ABOUT THIS EXERCISE:
Return only the lines from the one containing "part: (407, 248) -> (235, 515), moved" to the end of the entries below, exactly as written, both ends included.

-- PROVIDED DATA follows --

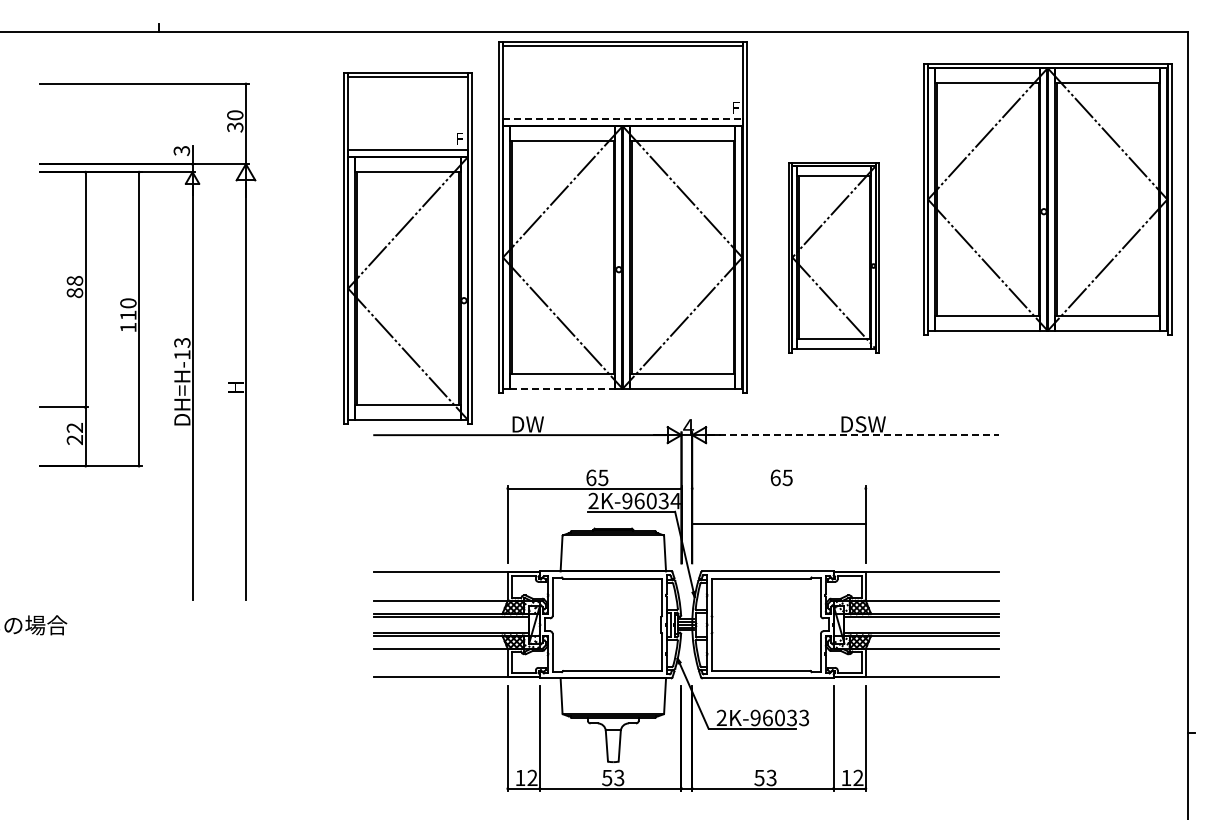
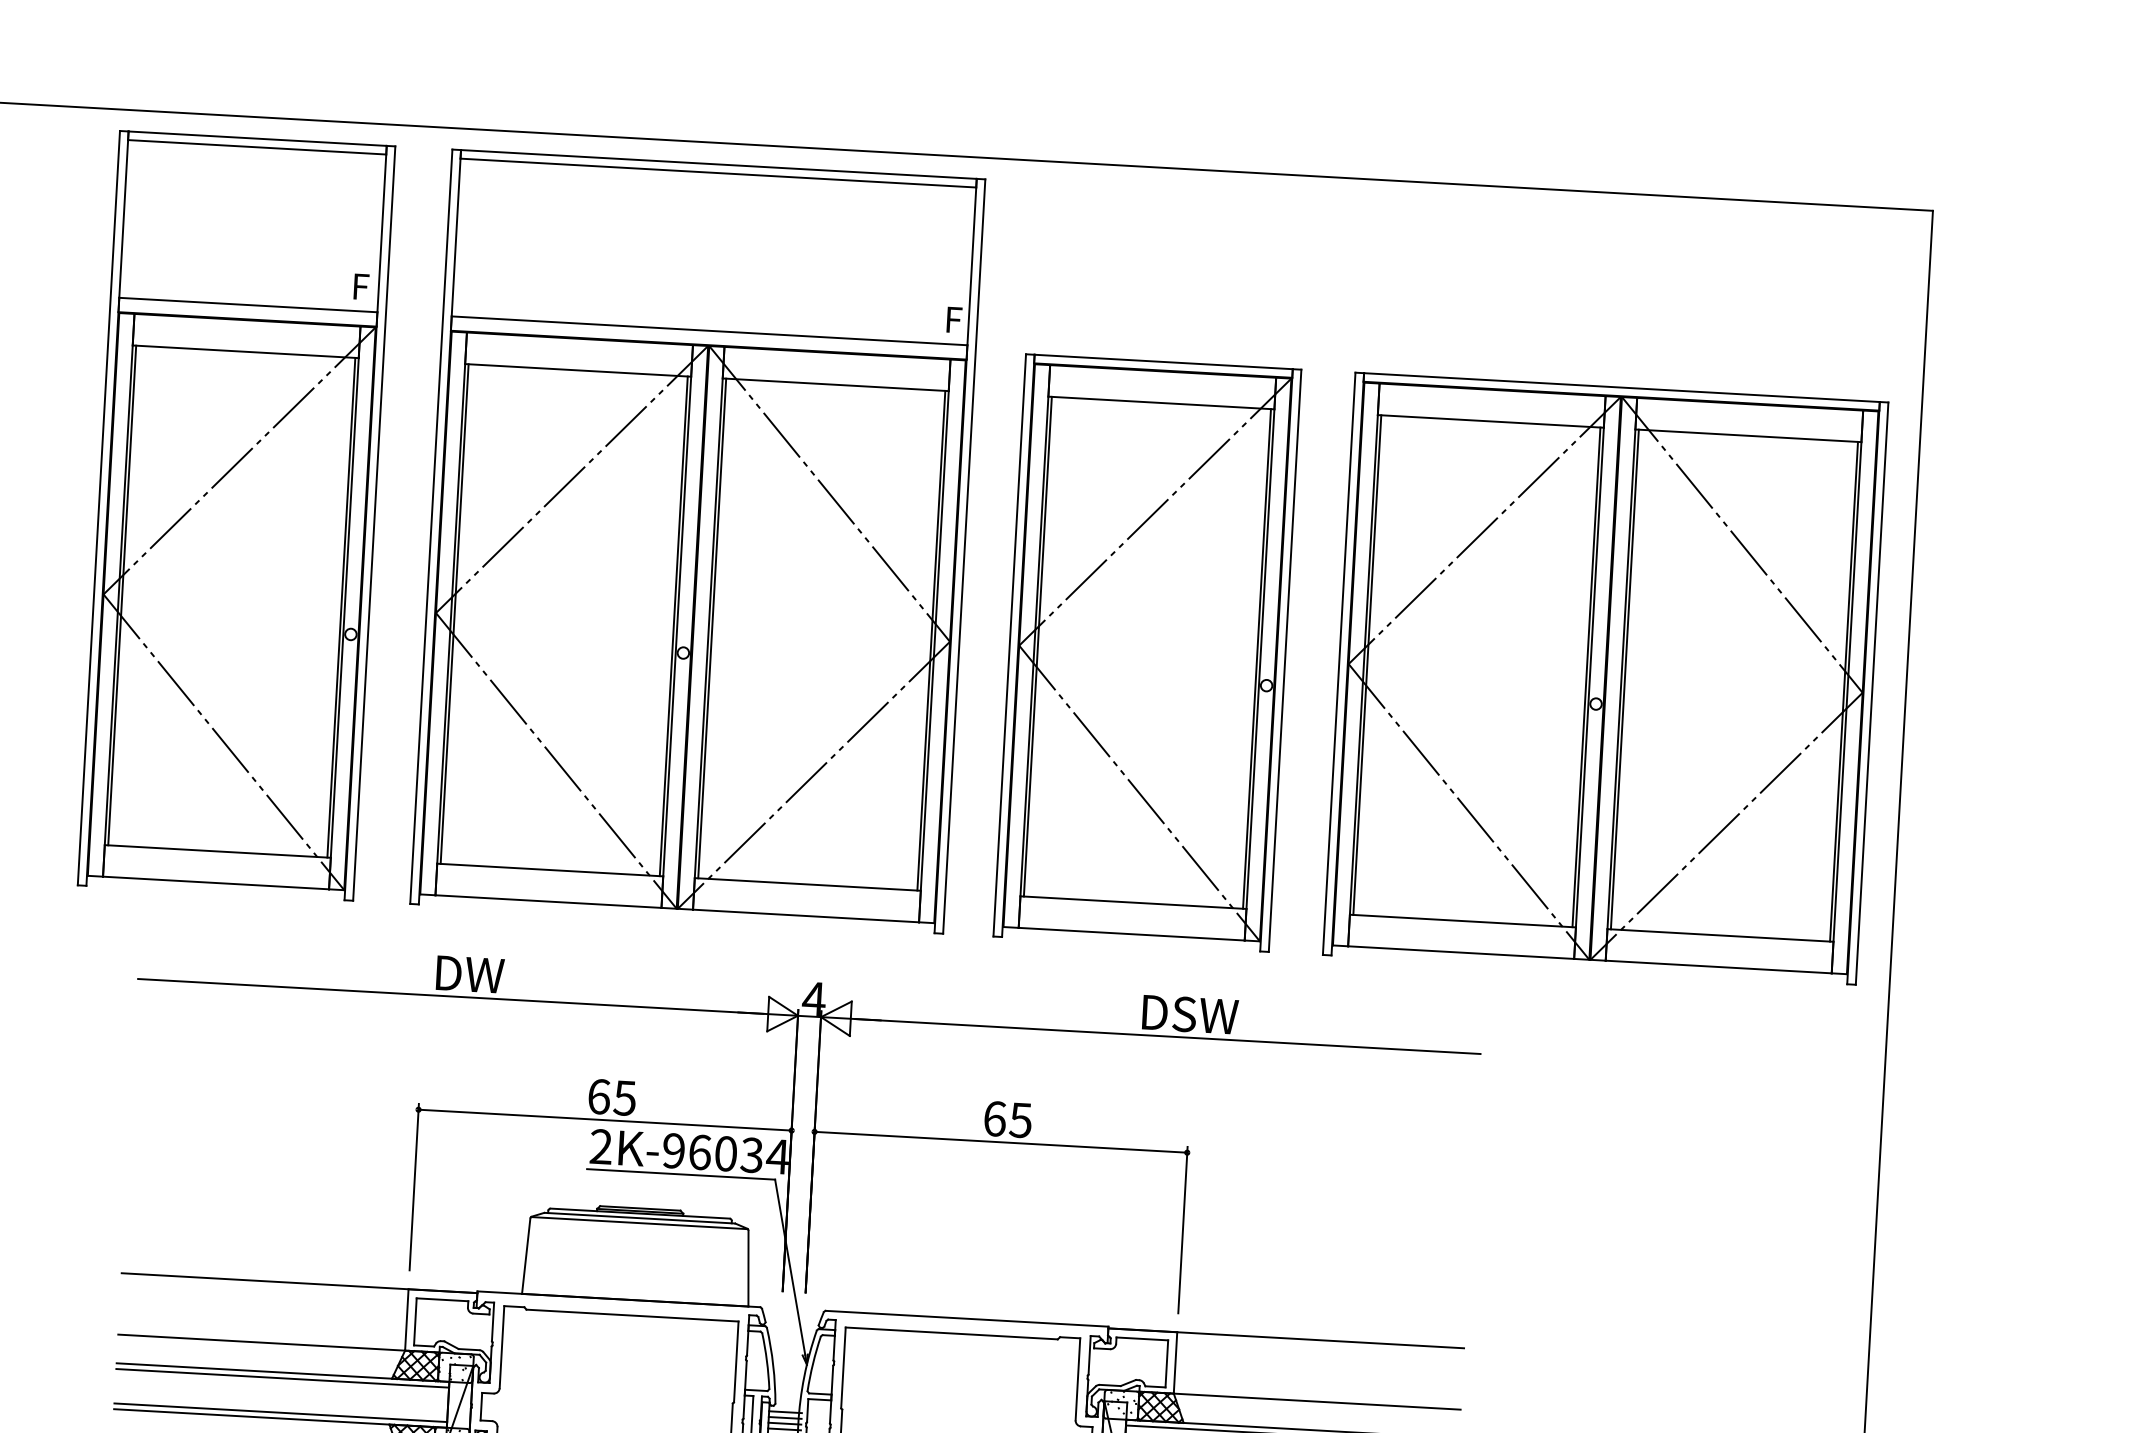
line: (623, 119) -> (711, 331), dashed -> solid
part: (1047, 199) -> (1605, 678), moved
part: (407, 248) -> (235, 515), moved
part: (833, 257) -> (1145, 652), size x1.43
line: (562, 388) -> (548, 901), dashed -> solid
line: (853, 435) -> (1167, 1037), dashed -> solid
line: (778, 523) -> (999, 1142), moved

-- PROVIDED DATA concluded --

RESPONSE TO THE EXERCISE:
part: (407, 248) -> (235, 515), moved
part: (833, 257) -> (1145, 652), size x1.43
line: (562, 388) -> (548, 901), dashed -> solid
line: (853, 435) -> (1167, 1037), dashed -> solid
line: (778, 523) -> (999, 1142), moved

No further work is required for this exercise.